Wednesday, October 24, 2007

How Things Change...

I was just looking back at some analysis I've done of my spending and saving habits over the past couple of years. Ever since I moved into my condo, I've been griping on this blog about how much money I've been spending, but looking at these spreadsheets really brought it home for me:



"Real exp[enses]" doesn't include taxes, deductions for health insurance, etc, or business expenses, but includes everything else. "Cash saved" is what is left after subtracting these real expenses from my net paycheck. The good news at least is that I continue to fund my 401k and Roth IRA accounts to the maximum allowed, and those 401k deductions are not included in the "cash saved" columns above. The bad news is that I adjusted my withholding this year, so I can't expect as big a refund at tax time to help me catch up.
Some other good news is that I won't continue to spend large amounts on home furnishings and that I'm running out of weddings to have to go to unless all my friends and family start getting divorced and remarried. I also got a raise, and hopefully I'll get a halfway decent bonus next year, as my bonus plan has been bumped up to a larger percentage of my salary.
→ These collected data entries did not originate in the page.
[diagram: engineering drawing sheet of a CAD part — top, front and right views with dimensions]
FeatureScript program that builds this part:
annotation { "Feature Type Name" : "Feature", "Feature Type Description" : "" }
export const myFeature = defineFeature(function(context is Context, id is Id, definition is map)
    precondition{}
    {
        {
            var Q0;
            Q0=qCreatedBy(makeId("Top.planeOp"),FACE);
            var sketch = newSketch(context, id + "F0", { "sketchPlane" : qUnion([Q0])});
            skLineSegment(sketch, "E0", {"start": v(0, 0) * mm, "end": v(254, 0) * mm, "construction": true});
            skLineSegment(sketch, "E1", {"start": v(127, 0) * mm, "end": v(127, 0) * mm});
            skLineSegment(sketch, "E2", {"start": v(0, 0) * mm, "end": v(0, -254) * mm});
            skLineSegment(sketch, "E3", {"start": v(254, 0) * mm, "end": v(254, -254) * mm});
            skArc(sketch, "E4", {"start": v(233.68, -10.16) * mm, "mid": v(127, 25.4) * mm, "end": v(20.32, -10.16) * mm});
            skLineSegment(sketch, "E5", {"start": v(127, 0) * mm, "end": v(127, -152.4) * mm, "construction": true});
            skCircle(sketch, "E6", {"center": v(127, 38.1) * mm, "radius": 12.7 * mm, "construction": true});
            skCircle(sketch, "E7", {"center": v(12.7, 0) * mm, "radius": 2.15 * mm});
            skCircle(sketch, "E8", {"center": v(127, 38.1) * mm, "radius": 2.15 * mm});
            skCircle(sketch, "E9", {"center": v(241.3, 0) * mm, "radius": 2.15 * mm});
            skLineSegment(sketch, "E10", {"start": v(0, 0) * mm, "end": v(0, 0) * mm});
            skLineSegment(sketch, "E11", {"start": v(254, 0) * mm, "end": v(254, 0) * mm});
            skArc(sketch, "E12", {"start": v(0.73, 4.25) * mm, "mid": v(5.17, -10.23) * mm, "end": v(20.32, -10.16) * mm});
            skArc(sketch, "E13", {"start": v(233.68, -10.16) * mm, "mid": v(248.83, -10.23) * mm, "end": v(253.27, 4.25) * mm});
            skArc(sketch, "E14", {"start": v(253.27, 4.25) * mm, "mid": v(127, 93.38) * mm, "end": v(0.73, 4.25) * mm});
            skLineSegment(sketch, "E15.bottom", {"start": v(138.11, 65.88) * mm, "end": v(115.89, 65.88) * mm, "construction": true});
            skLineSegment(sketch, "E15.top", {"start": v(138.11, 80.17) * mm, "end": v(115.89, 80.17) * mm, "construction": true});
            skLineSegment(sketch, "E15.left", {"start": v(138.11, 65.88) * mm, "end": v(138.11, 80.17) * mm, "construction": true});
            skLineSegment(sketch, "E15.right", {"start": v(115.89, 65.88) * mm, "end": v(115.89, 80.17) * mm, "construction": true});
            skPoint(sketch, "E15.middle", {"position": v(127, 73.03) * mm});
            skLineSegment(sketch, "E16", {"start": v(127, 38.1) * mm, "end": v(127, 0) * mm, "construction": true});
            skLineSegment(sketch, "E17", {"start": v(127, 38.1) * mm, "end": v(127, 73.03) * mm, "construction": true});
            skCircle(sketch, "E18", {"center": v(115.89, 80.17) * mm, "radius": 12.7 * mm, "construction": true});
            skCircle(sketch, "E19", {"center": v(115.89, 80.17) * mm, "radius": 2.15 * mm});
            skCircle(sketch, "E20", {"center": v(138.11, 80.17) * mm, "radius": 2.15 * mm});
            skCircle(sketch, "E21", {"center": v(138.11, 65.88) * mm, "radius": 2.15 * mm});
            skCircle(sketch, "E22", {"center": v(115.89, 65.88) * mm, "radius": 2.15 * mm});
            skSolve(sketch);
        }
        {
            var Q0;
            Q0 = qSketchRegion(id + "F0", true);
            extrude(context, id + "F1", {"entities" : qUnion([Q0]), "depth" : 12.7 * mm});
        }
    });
Anyway, that is just the numbers. The other side of things is that I'm enjoying living in a nicer home, and I've been really busy, socializing more than usual, and generally having fun. That is a good thing, and it's what I'd like to use my money for, in some ways. The downside to it is that I can start to feel like I'm not home enough-- not getting enough use out of my new apartment, and not staying organized enough to keep groceries in the house for cooking meals or bringing lunches to work. I don't mind spending money to enjoy myself, but I hate feeling like I'm spending too much just because I'm too disorganized to stick to good habits.

I'm always trying to figure out how to manage life better. This blog covers my financial obsessions, but of course I'm equally over-analytical about a lot of off-topic stuff too, making lists and schedules and trying to figure out how I can squeeze all the things I want to do into one life. (Fortunately, sitting around staring into space is one of the things I always make time for-- I'm not as Type-A as I'm making it sound!) I know I need to be better about planning ahead so I can keep my food budget a bit more in check. But otherwise, I at least know that most of my expense categories are still under control and my income is growing. A good goal for 2008 will be to get back to saving as much cash per month as I did in 2005. Wish me luck!


Mike G said...

It's a nice blog. Clean and to the point. I found it through Blogrush, they cleaned that up recently and now most of the listed sites are legit. That may be where a lot of your new visitors came from.

I don't know if your financial sphere includes options, but that's my specialty. My blog is if you ever want to dip your toe in that alternate universe. Cheers.

Anonymous said...

Don't beat yourself up too much. Buying a new apartment, fixing it up, moving, and furnishing a bigger space are all very expensive activities. When you do your taxes this year you'll probably find the tax break on your mortgage makes up for some of the extra expense, and that tax break will continue for years. And now that you've settled in, and the early expenses are over, you will probably be able to get back to your saving ways. Just try to make sure you don't continue spending extra money -- once you start, it's easy to continue, and it's a habit that can be hard to break!

Escape Brooklyn said...

Could it also be that now that you've bought the apartment, you don't feel the same pressure to save every last penny for the downpayment and closing costs? Maybe that's partly why you've given yourself permission to spend more freely. You've worked so hard and saved for so long that you deserve some fun!

And like sandyvoice said, decorating and making it feel like "home" are expensive at first, but those expenses will taper off.